Problems and tasks.
1: Do these statements agree with the essay on human genetic modification? Answer yes or no for each, and quote the words of the essay that decide it.
(a) Thalidomide was recalled after limbless babies were born to mothers who took it.
(b) The harm done by DES became visible immediately in the women who took it.
(c) The high-estrogen Pill was first tested on informed volunteers in Puerto Rico.
2: Can you print, word for word, the part of the essay on human genetic modification that opens with the words containing "Seduced by the" and closes with "died from it."?
3: According to the essay on human genetic modification, what has made many feminists slow to oppose human genetic engineering?

Reading passage.

--*--

What human genetic modification means for women: supporters of the new eugenics want it framed as an issue of "choice." But feminists know we can support abortion rights and still oppose eugenics.

AuthorLevine, Judith
PositionThe Risks of the Rush

Supporters of the new eugenics want it trained as an issue of "choice." But feminists know we can support abortion rights and still oppose eugenics.

Seduced by the medical promises of genetic science or fearful of losing reproductive autonomy, many feminists have been slow to oppose human genetic engineering. But GE is a threat to women, and in the broadest sense a feminist issue. Here's why.

If anyone should be wary of medical techniques to "improve" ordinary reproduction--as GE purports to do--it's women. History is full of such "progress," and its grave results. When limbless babies were born to mothers who took thalidomide, the drug was recalled. But the deadly results of another "pregnancy-enhancing" drug, DES, showed up only years later, as cancer in the daughters of DES mothers. The high-estrogen Pill was tested first on uninformed Puerto Rican mothers, some of whom may have died from it.

--*--

Data provided.

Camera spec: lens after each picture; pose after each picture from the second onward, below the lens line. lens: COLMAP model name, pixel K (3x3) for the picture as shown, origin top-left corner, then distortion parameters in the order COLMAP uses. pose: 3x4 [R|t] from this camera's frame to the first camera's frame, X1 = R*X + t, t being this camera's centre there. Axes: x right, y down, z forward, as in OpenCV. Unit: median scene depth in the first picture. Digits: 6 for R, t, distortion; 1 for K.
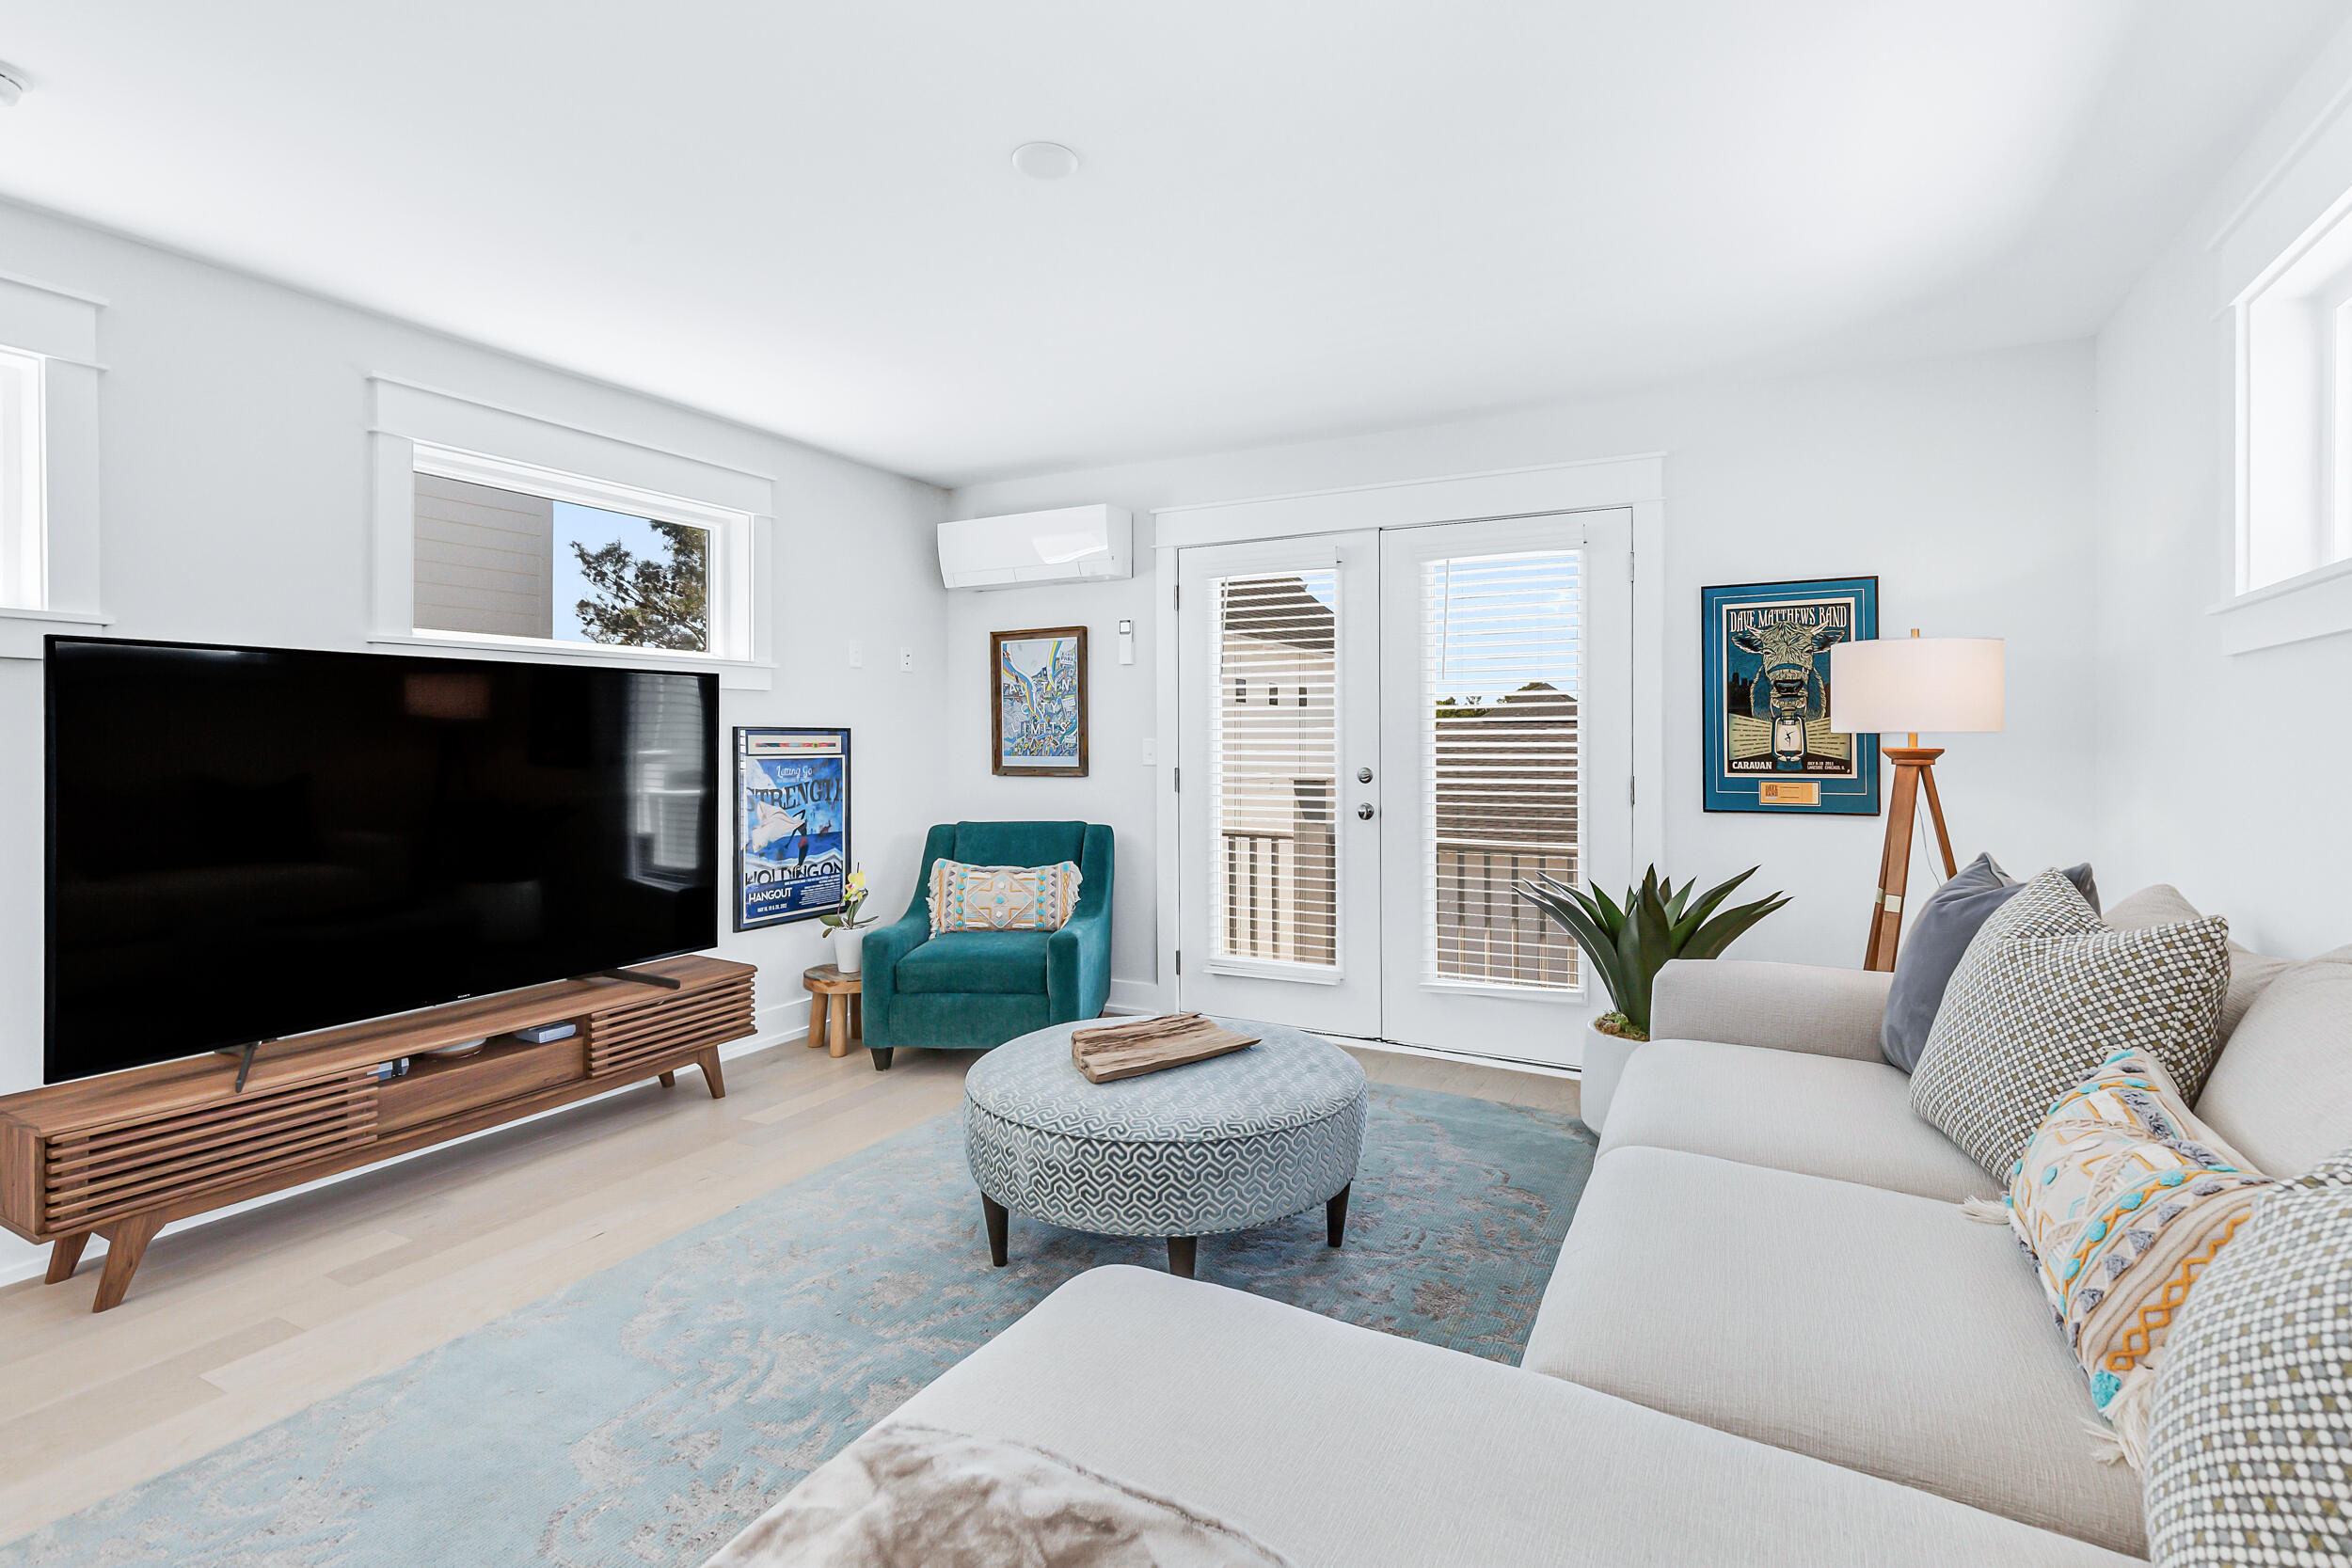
lens RADIAL K [[1082.7, 0, 1176.0], [0, 1082.7, 736.9], [0, 0, 1]] dist [0.001016, -0.000123]
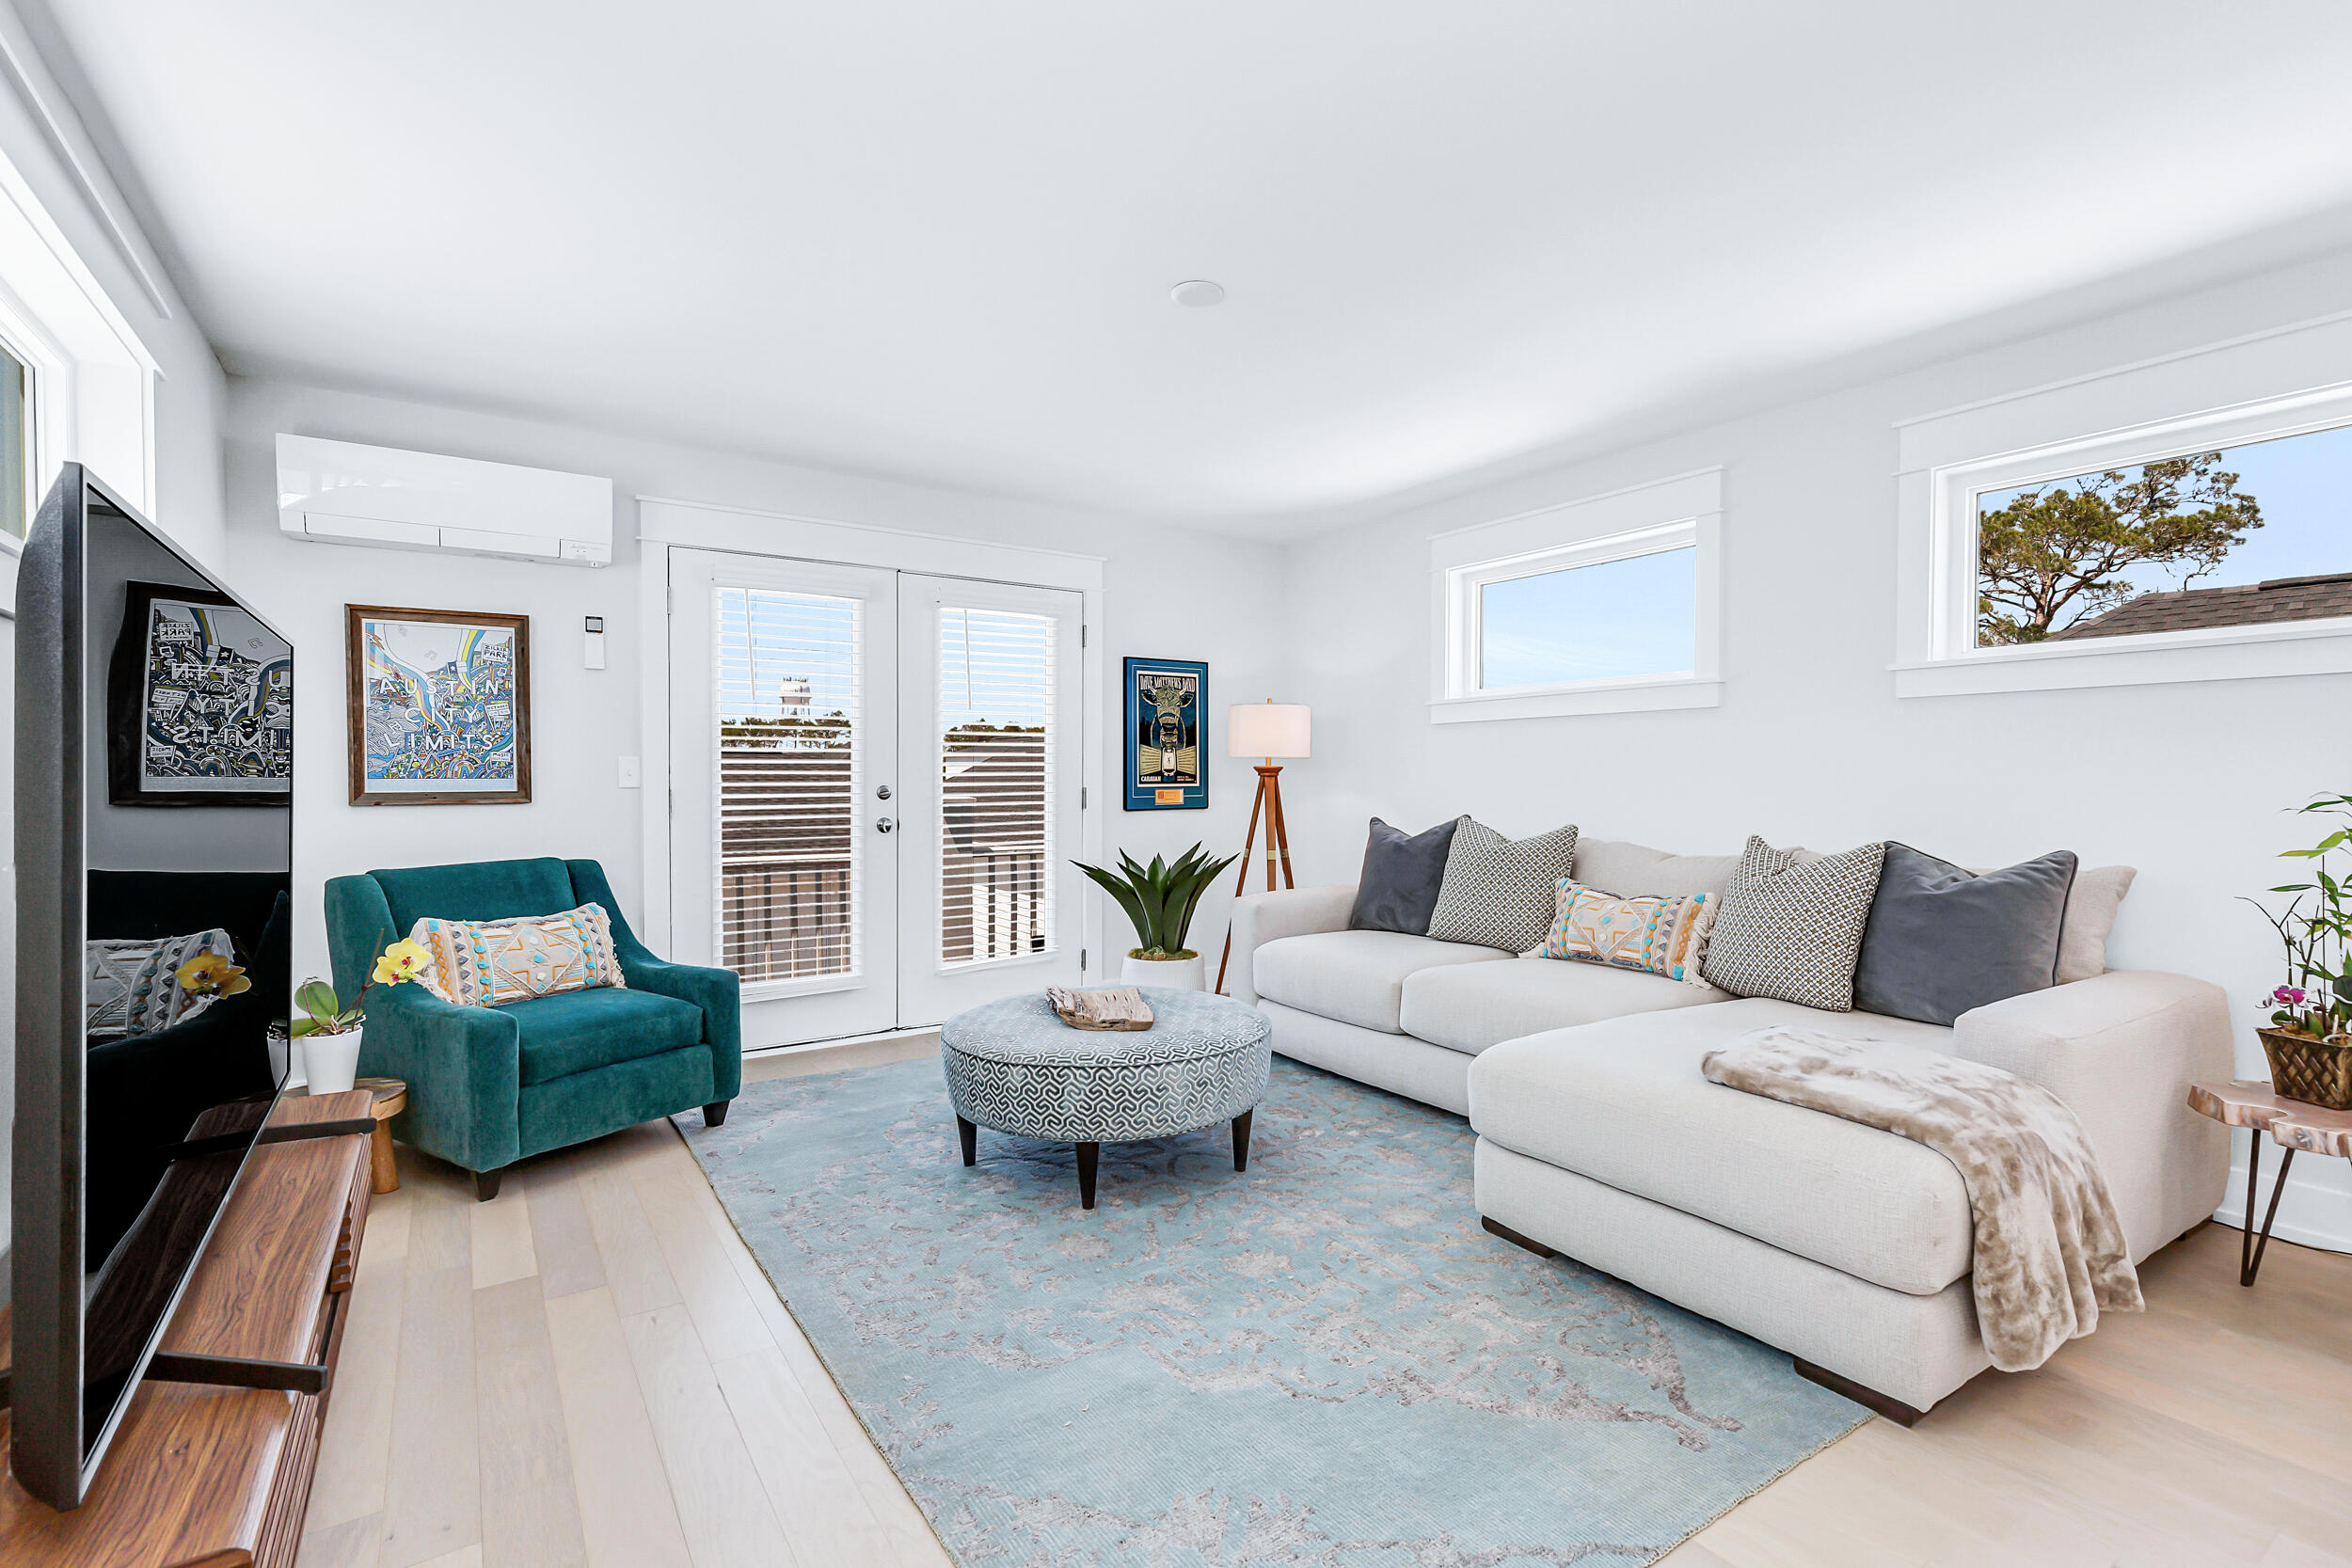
lens RADIAL K [[1083.2, 0, 1176.0], [0, 1083.2, 784.0], [0, 0, 1]] dist [0.014763, 0.000024]
pose [[0.463353, -0.008296, 0.886135, -0.675763], [-0.001943, 0.999944, 0.010378, 0.015118], [-0.886172, -0.006530, 0.463311, 0.231556]]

--*--

Numbered responses.
1:
(a) Yes: "When limbless babies were born to mothers who took thalidomide, the drug was recalled."
(b) No: "showed up only years later, as cancer in the daughters of DES mothers."
(c) No: "tested first on uninformed Puerto Rican mothers"

2:
Seduced by the medical promises of genetic science or fearful of losing reproductive autonomy, many feminists have been slow to oppose human genetic engineering. But GE is a threat to women, and in the broadest sense a feminist issue. Here's why.

If anyone should be wary of medical techniques to "improve" ordinary reproduction--as GE purports to do--it's women. History is full of such "progress," and its grave results. When limbless babies were born to mothers who took thalidomide, the drug was recalled. But the deadly results of another "pregnancy-enhancing" drug, DES, showed up only years later, as cancer in the daughters of DES mothers. The high-estrogen Pill was tested first on uninformed Puerto Rican mothers, some of whom may have died from it.

3: They have been seduced by the medical promises of genetic science or have feared losing reproductive autonomy.